Seaplane or Speedboat: The Transfer Decision
How you reach your resort is not a logistics question in the Maldives. It is the first hour of the trip. Seaplane, speedboat, or domestic flight plus speedboat are not interchangeable, and most travellers do not realise the choice has been made for them by their resort's geography until they are already booked.
Speedboat is the right answer if your resort is in North or South Male Atoll. Forty-five minutes, air-conditioned, predictable. The downside is you miss the most-photographed view in the country: the lagoon from above.

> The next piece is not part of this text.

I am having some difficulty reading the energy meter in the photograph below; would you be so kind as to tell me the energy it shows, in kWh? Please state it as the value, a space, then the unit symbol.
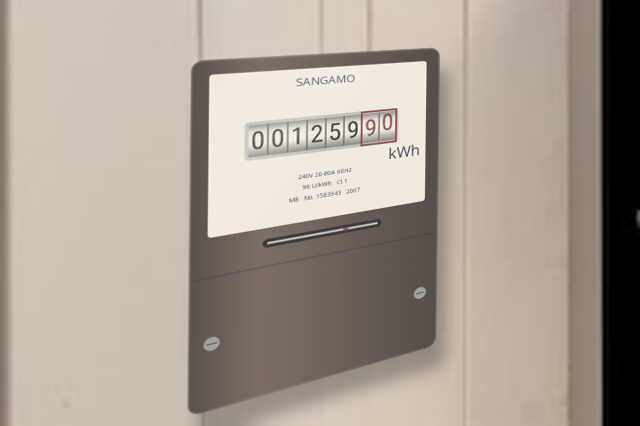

Seaplane is the right answer if your resort is anywhere else, and it is also the answer most guests look forward to most. Forty minutes in a De Havilland Twin Otter with the doors literally beside you, flying low over the atolls. The downside: seaplanes do not fly at night. If your flight lands after sunset you overnight in Male and transfer the next morning.
Domestic flight plus speedboat is the answer for the southern atolls (Gaafu, Laamu, Addu). Around an hour on a Q-400 turboprop, then a half-hour boat. Less photogenic than the seaplane, but the only sensible way to reach the south, and a useful option for guests with seaplane noise concerns.
VIP arrivals matter more in the Maldives than almost anywhere else. Every major resort runs a private lounge at Velana airport between flights. Some are perfectly pleasant, some are spectacular. The Soneva Lounge is the best on the airfield, and we book guests through it whenever the timing allows.
A note on luggage: seaplanes have stricter weight limits than international airlines (typically 20kg checked, 5kg cabin). If you are over, the resort flies the excess on a later run for a small fee. We brief every guest on this before they fly.